國分:はい。実はアパレルは今、業界的に苦しい。ものづくりがほとんど海外にシフトしているのでみんな本当に苦しいんですが、そんな中こうしたこだわったものづくりという案件をやってる時の、それぞれの会社の皆さんが、めちゃくちゃ楽しそうにするわけです。ギネスの染めを担当した染色会社の社長さんも、うしても自分で染めたスウェットを当てたくて、英国風パブに行ってギネスを飲んでましたからね。当たりませんでしたが(笑)。
そんな仕事の仲間たちと話していると、苦しい中でもこういうお仕事の中に可能性を感じるんです。みんなすごく目をキラキラさせながら作っていたんですよ。
オガワ:そうした感覚は私たちにもありましたよ。そしていつもとは違う仕事の側面を見ていけたということも面白かった。

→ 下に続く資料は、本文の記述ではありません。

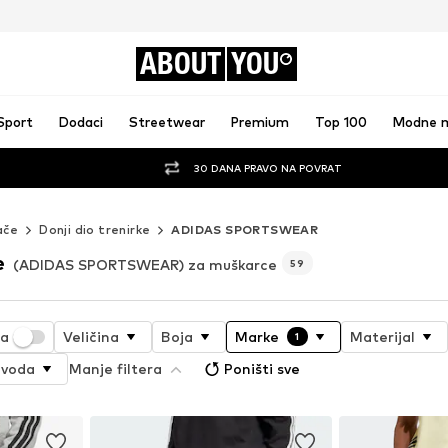
ABOUT
YOU
Sport
Dodaci
Streetwear
Premium
Top 100
Modne 
30 DANA PRAVO NA POVRAT
ače
Donji dio trenirke
ADIDAS SPORTSWEAR
e
(ADIDAS SPORTSWEAR) za muškarce
59
ja
Veličina
Boja
Marke
Materijal
1
zvoda
Manje filtera
Poništi sve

「ああ、アパレル製作の内側はこんな風にやっていたんだなあ」と、我々の立場では今まで見られなかったものを知ることができた。
國分:僕はそうした、異業種というか専門性の異なる会社と共にHUBのように繋がっていくというか、コラボレーションすることから、突破口が生まれるんじゃないかという希望があるんです。このまま何もしないで茹で蛙のような状態で煮詰まっていくのを待つんじゃなく、風を吹かせ、アクションを起こしていきたい。次もまたこういうことがあるのなら、さらにまた別のアプローチもしてみたいと思っています。
オガワ:ええ。業種の違う方との コラボレーションには成長のヒントがあるんじゃないかなと思います。世の中のクリエイティブってやっぱり結局消費素材なので、ゴミになってしまう側面が絶対ある。でもその一方で、やっぱり捨てられないものを作っていきたいという思いもある。こういう長い年月使ってもらえるようなものを作っていくというのは大事なことだと思っているんですよね。残るものを作る仕事っていうのは本当尊いなと思うし、 価値のある仕事だなと思います。

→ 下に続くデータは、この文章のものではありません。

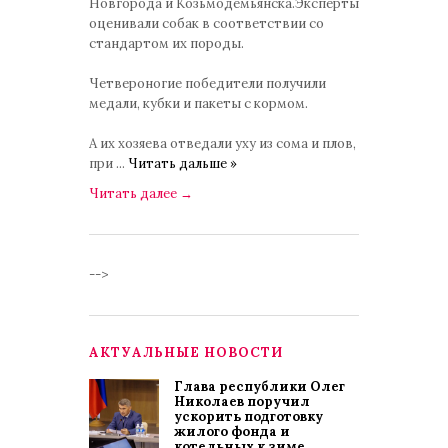
Новгорода и Козьмодемьянска.Эксперты
оценивали собак в соответствии со
стандартом их породы.
Четвероногие победители получили
медали, кубки и пакеты с кормом.
А их хозяева отведали уху из сома и плов,
при
...
Читать дальше »
Читать далее
→
-->
АКТУАЛЬНЫЕ НОВОСТИ
Глава республики Олег
Николаев поручил
ускорить подготовку
жилого фонда и
котельных к зиме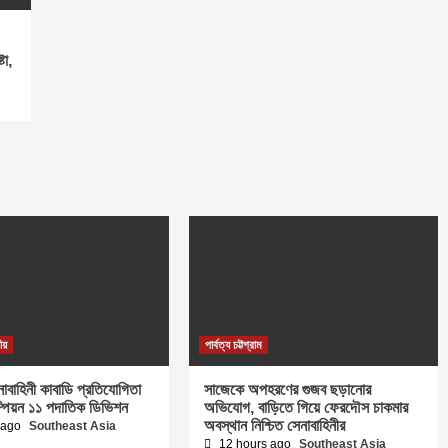
টা,
ীয়
পার্বত্য চট্টগ্রাম
নাবাহিনী কাবাডি প্রতিযোগিতা
সাজেকে অপহরণের গুজব ছড়ানোর
্পিয়ন ১১ পদাতিক ডিভিশন
অভিযোগ, বাড়িতে গিয়ে ফেরদৌস চাকমার
অবস্থান নিশ্চিত সেনাবাহিনীর
 ago
Southeast Asia
12 hours ago
Southeast Asia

冒頭でも申し上げましたが我々が考えているクリエイティブというのは「お客様の価値を最大化させること」なんです。そのために自分たちがやるべきことをベースにものが作れる、アイデアが出せるという形が欲しい。
異業種とのコラボレーション、HUBは、そうしたことを打開するヒントにもなると思いますね。
1995年に創設された株式会社ハルズ様は、期待をポジティブにオーバーする意味での「overdo(やりすぎ)」という言葉を理念に掲げるクリエイティブプロダクション。

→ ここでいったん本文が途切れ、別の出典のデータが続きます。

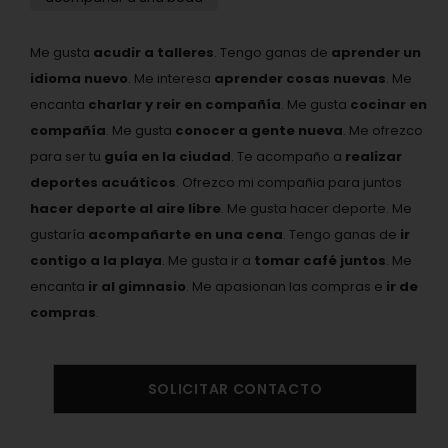
Me gusta
acudir a talleres
. Tengo ganas de
aprender un
idioma nuevo
. Me interesa
aprender cosas nuevas
. Me
encanta
charlar y reir en compañía
. Me gusta
cocinar en
compañía
. Me gusta
conocer a gente nueva
. Me ofrezco
para ser tu
guía en la ciudad
. Te acompaño a
realizar
deportes acuáticos
. Ofrezco mi compañia para juntos
hacer deporte al aire libre
. Me gusta hacer deporte. Me
gustaría
acompañarte en una cena
. Tengo ganas de
ir
contigo a la playa
. Me gusta ir a
tomar café juntos
. Me
encanta
ir al gimnasio
. Me apasionan las compras e
ir de
compras
.
SOLICITAR CONTACTO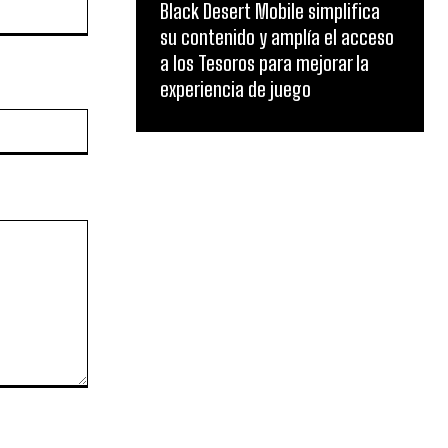
Black Desert Mobile simplifica
su contenido y amplía el acceso
a los Tesoros para mejorar la
experiencia de juego
Website:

アートディレクション、ブランディング、CI、VI、パッケージなどのデザイン、広告、エディトリアルなどのグラフィックデザイン。
さらにプロモーション企画や制作など、それらに関わる印刷・製造に関するプランニング及び管理までをもトータルでマネジメントできる会社です。
主要取引先企業である、花王株式会社、ガルデルマ株式会社、カルビーポテト株式会社、キリンビール株式会社など、そうそうたる企業のクリエイティブワークを担っています。